_PAGE TEXT_.
Search code examples
pythonapproximationbloom-filter

How can I get the size of bloom filter set while using union or intersection function?


I'm trying to get the size of bloom filter set while using bloom filter's union & intersection functions with python package(https://github.com/jaybaird/python-bloomfilter.git)

I though that after conducting the function 'union' or 'intersection', then I could get the result by adding len() function, but it just print out only '0' output.

from pybloom import BloomFilter
bf1 = BloomFilter(1000)
bf2 = BloomFilter(1000)

# After adding some elements to bf1 and bf2
print(len(bf1.union(bf2)))
# expected max(len(bf1), len(bf2)) but the result was 0

After I find the document page, I realized that the len() option become disabled after 'union' function and its actual result len() was 0.

Instead, I want to approximate the size of bloom filter set somehow. Do you have any idea in order to calculate the size of it?

_SUPPLIED MATERIAL_.
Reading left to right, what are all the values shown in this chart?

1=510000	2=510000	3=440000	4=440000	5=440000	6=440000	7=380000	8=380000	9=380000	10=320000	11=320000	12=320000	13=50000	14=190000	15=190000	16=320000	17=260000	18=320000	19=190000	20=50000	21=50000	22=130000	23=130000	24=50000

_TASK SET_.
A. From the bloom filter question, translate this sentence into Spanish: "Instead, I want to approximate the size of bloom filter set somehow."
B. Extend the bloom filter question above with a few more sentences, continuing from where it stops.

_RESULTS BY TASK_.
A. En cambio, quiero aproximar de algún modo el tamaño del conjunto del filtro de Bloom.

B.
Solution

  • The implementation only copies BloomFilter's bitarray, i.e. self.bitarray. The elements self.count in previous filters are not counted in.

    So it doesn't union the elements - but do a bitarray or.


    Update:

    In most cases you don't need to approximate the count. It provided a precise count of elements when you call add, and you can just call len(bf3). Unfortunately new created bf3 has not been called add so len(bf3) == 0.

    For the formula to approximate number of elements,

    - m / k * ln(1- n / m)
    

    You have

    import math.log as ln
    
    m = bf3.bitarray.length()
    n = bf3.bitarray.count()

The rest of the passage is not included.